DIRECTIONS:
Pull from the data below each line where the word "left" occurs, and copy it.

Stored items
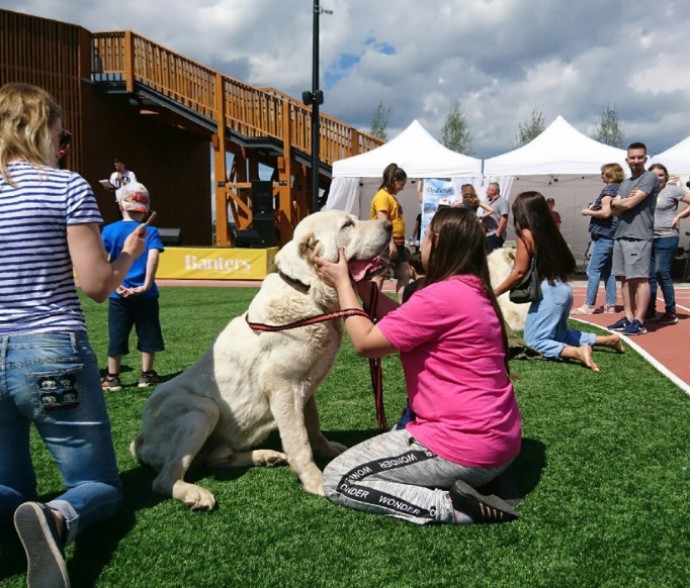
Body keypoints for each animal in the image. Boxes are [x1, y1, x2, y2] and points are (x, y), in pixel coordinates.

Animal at [132, 211, 390, 510]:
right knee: (164, 478)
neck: (305, 291)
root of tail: (139, 440)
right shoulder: (284, 388)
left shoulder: (306, 389)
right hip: (203, 409)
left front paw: (326, 450)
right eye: (347, 225)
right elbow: (299, 440)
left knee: (215, 459)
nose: (389, 224)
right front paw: (315, 480)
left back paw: (264, 456)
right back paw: (194, 493)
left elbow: (313, 427)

RESPONSE:
left shoulder: (306, 389)
left front paw: (326, 450)
left knee: (215, 459)
left back paw: (264, 456)
left elbow: (313, 427)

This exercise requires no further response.